I think one has to prove the Aquinas-Hooker-Locke-DOI link then bring in all the writers who seem to build on the same foundation.

Then we can explore the Constitution as the means to the end of protecting the inalienable rights that the DOI talks about. Thus Gladstones "free individuals sovereign over a limited state"

This is where I turn from Relgious Right types. I think our religious ancestors made the biblical case for being able to do whatever you wanted while still maintaining it might not be wise to do so.

I think Paul stated that while all things are permissable not wise or something like that. Bad paraphrase but it is in Corinthians somewhere.

Tom Van Dyke said...

I think one has to prove the Aquinas-Hooker-Locke-DOI link then bring in all the writers who seem to build on the same foundation.


King, you can even cut our some of the middlemen.

http://www.catholiceducation.org/articles/politics/pg0003.html

Tom Van Dyke said...

And please don't take my word for it. But consider taking Algernon Sidney's.

http://www.constitution.org/as/dcg_102.htm

King of Ireland said...

Tom

The first link did not cut and past can you put it in html?

King of Ireland said...

I found it.

"“Luther denied any limitation of political power either by Pope or people, nor can it be said that he showed any sympathy for representative institutions; he upheld the inalienable and Divine authority of kings in order to hew down the Upas tree of Rome.” “There had been elaborated at this time a theory of unlimited jurisdiction of the crown and of non-resistance upon any pretense"


This is right on. In fact, I think some of the interposition arguments stated with the whole investisture(not spelled right) controversy under Pope Gregory. King and Pope were not getting along and a lot of political theory was written during this time to undermine the position of both.
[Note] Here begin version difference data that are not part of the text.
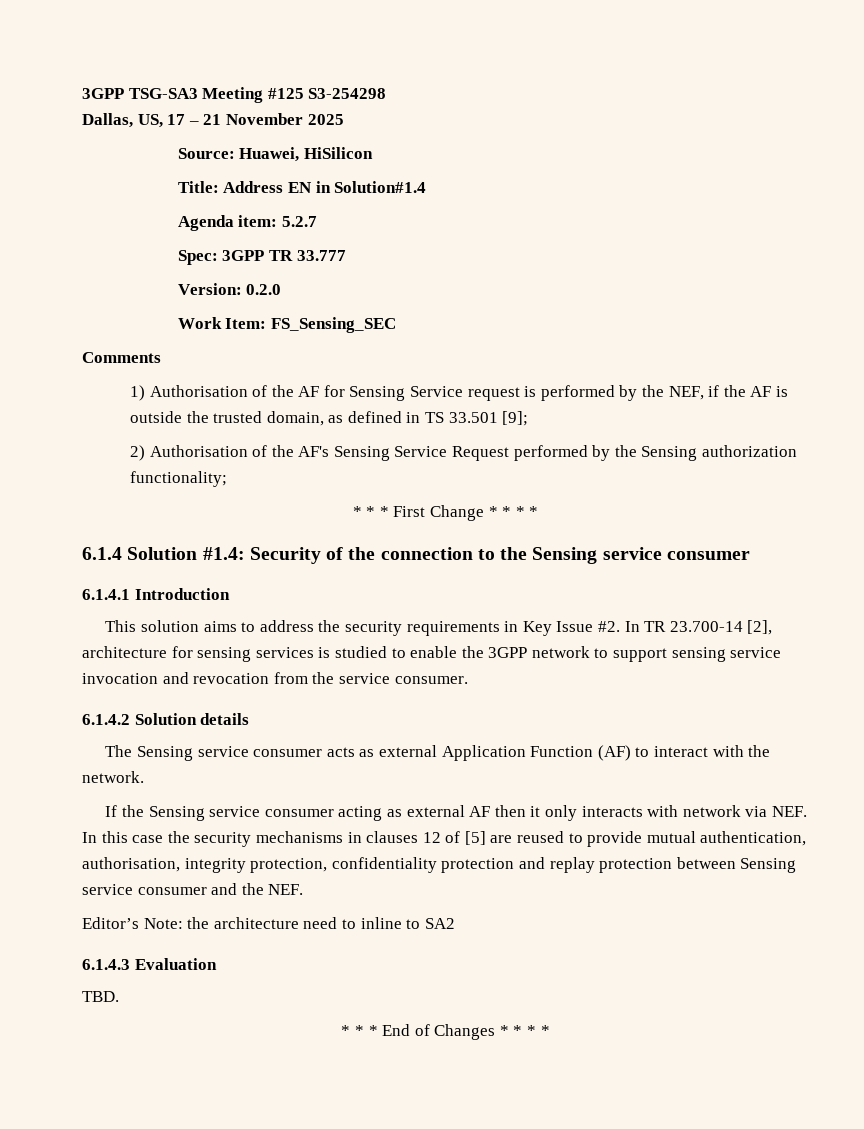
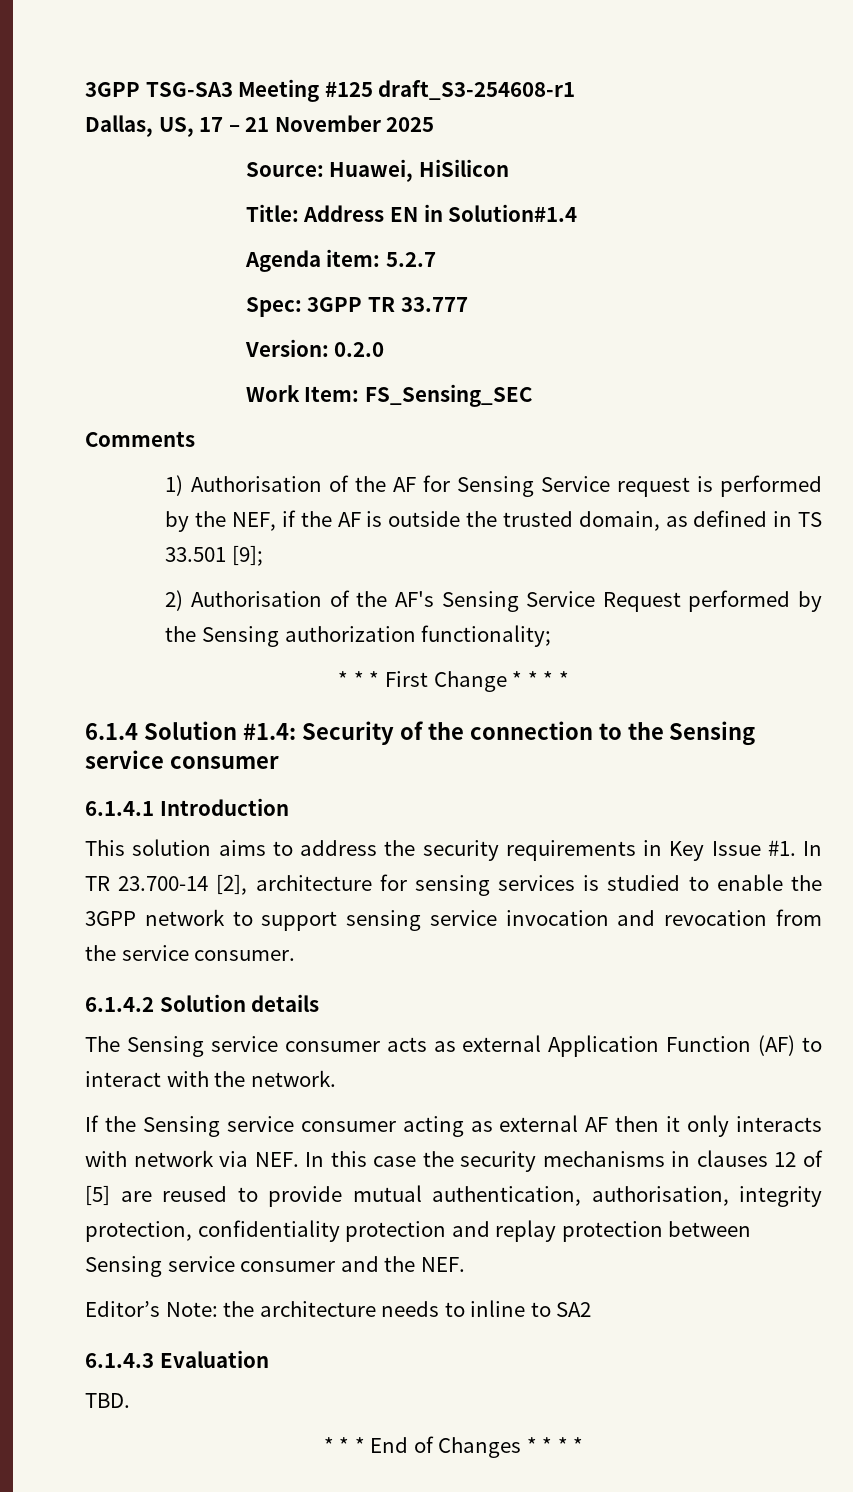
[308,88,387,99] S3-254298 -> [378,80,576,100] draft_S3-254608-r1
[597,621,620,632] #2. -> [767,840,796,856] #1.
[303,917,338,929] need -> [381,1301,440,1317] needs

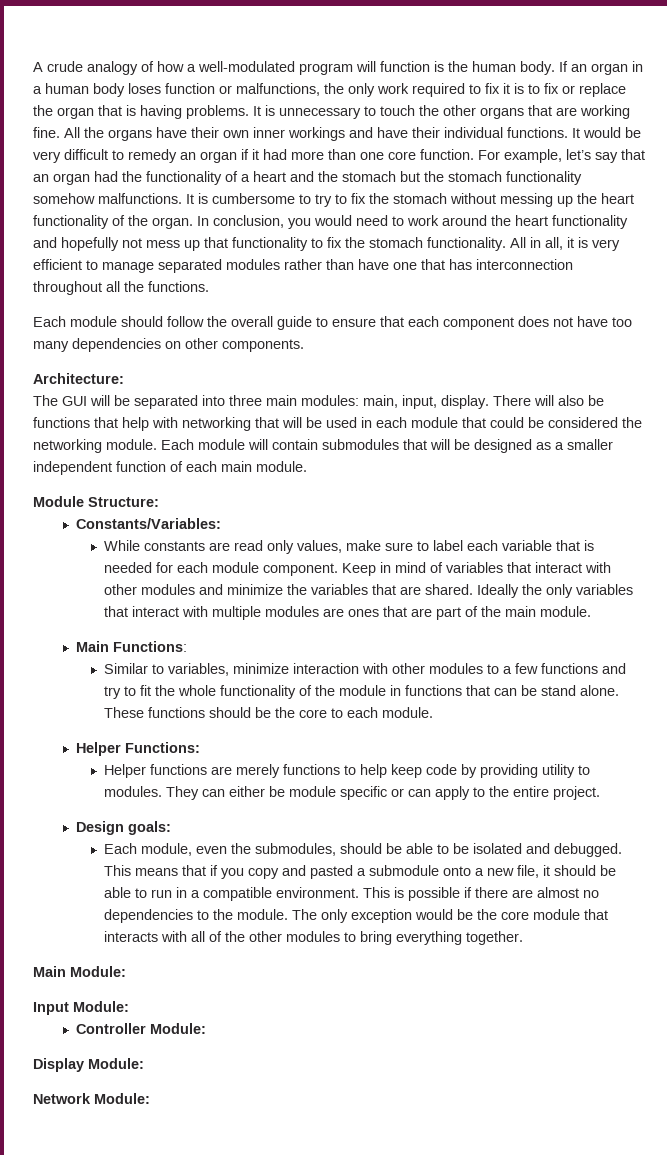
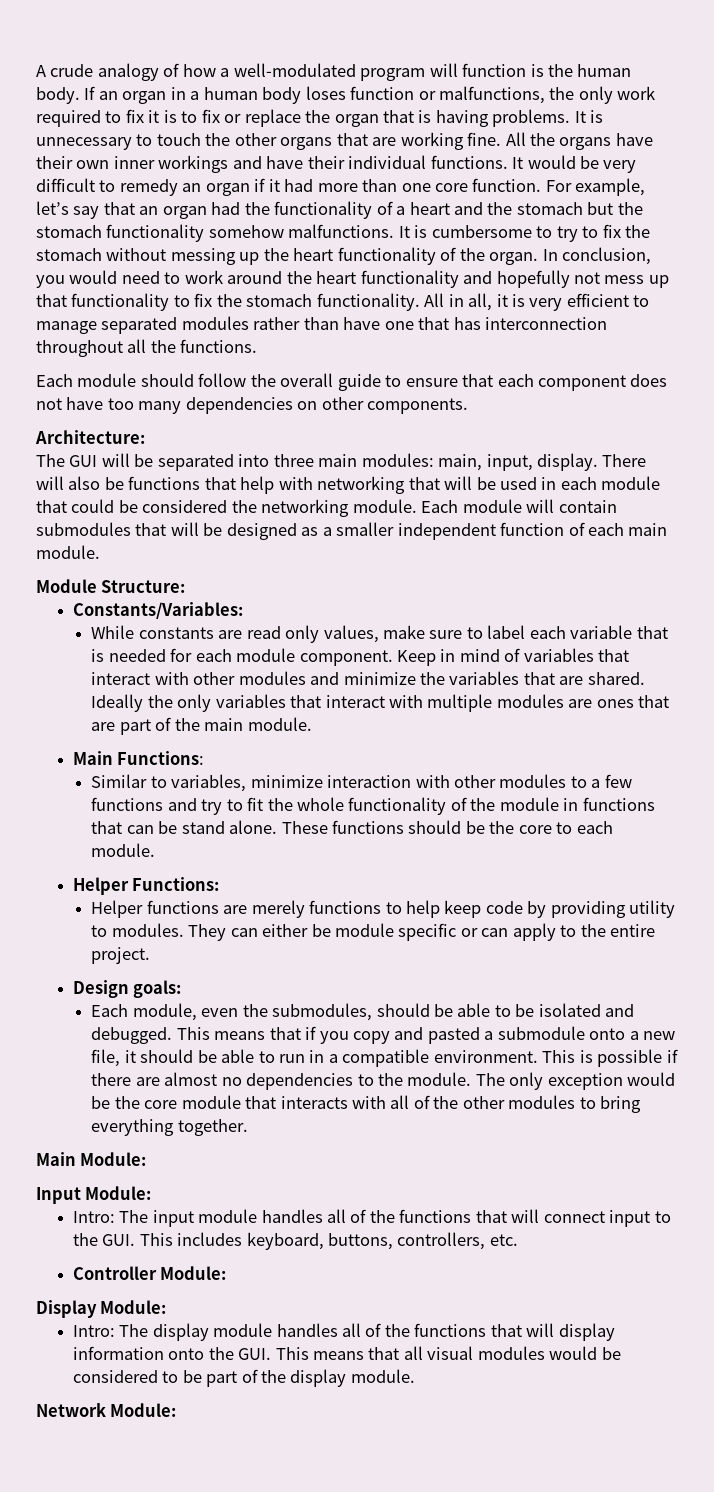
[76,1023,207,1034] [33,1058,144,1072] Controller Module: // Display Module: -> [72,1209,671,1227] [72,1232,518,1250] [72,1266,227,1280] [36,1300,167,1318] [72,1323,615,1341] [72,1346,621,1360] [72,1369,415,1387] Intro: The input module handles all of the functions that will connect input to the GUI. This includes keyboard, buttons, controllers, etc. // Controller Module: // Display Module: // Intro: The display module handles all of the functions that will display information onto the GUI. This means that all visual modules would be considered to be part of the display module.

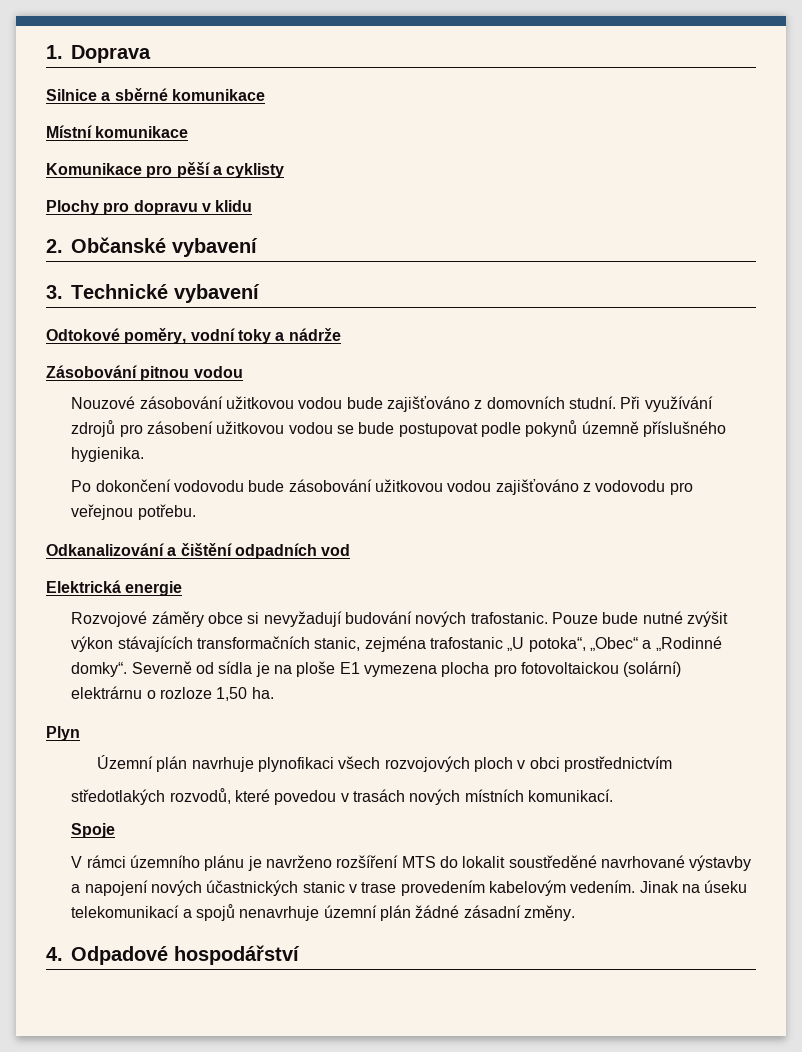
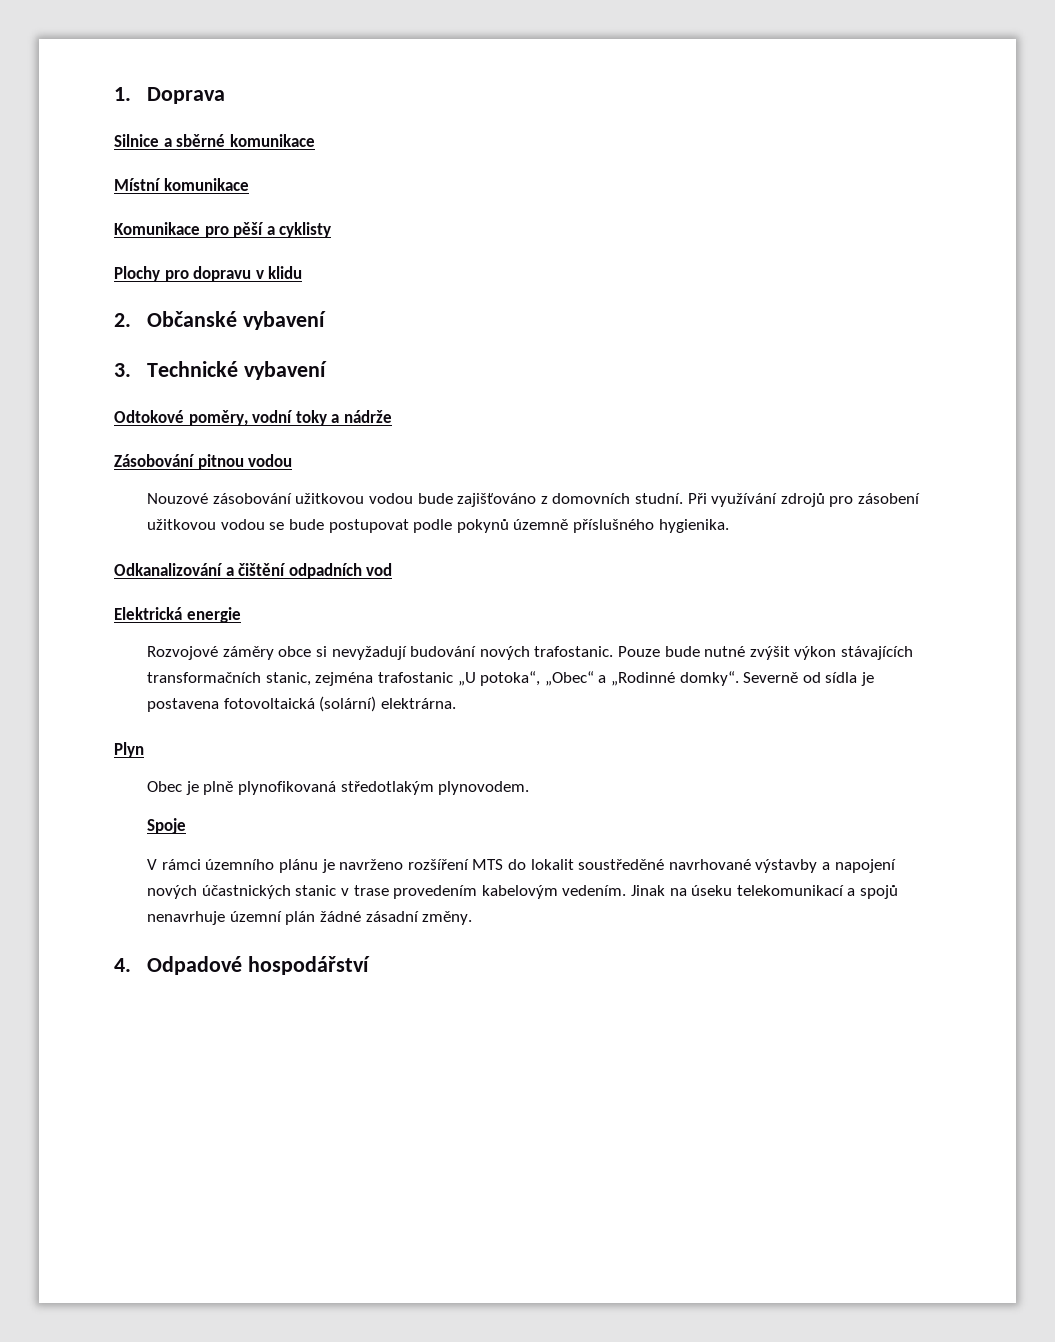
[71,479,693,495] [71,504,196,520] // Po dokončení vodovodu bude zásobování užitkovou vodou zajišťováno z vodovodu pro veřejnou potřebu. -> (729, 526) none
[274,661,682,677] [71,686,274,701] [46,726,80,741] [96,755,672,772] [71,788,614,805] na ploše E1 vymezena plocha pro fotovoltaickou (solární) elektrárnu o rozloze 1,50 ha. // Plyn // Územní plán navrhuje plynofikaci všech rozvojových ploch v obci prostřednictvím // středotlakých rozvodů, které povedou v trasách nových místních komunikací. -> [147,696,457,712] [114,742,144,758] [147,781,530,795] postavena fotovoltaická (solární) elektrárna. // Plyn // Obec je plně plynofikovaná středotlakým plynovodem.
From the little I read the interposition arguments were used by the Pope to undermine the King. It would be ironic that Luther used the old Catholic arguments(Written by pro King theologians) for Divine Right to take out the Pope.

I read a history book on Spain by a man named Elliot that cited Aragon having a convenant based government. This was pre-Ferdinand and Isabella.

Tom,

If this paper is true, and I think it is, this is a bombshell. The reformation actually birthed the divine right of kings and later reformed writers had to set this straight. Though from the reading of Calvin I think it is safe to say that his even his limited view of interposition undermines the divine right of kings.

Tom Van Dyke said...

Yes. The Divine Right of Kings was James I's baby---Filmer, Patriarcha, Suarez, Locke's First Treatise. It's all connected.

Unknown said...

James probably claimed it to be able to ignore the Pope.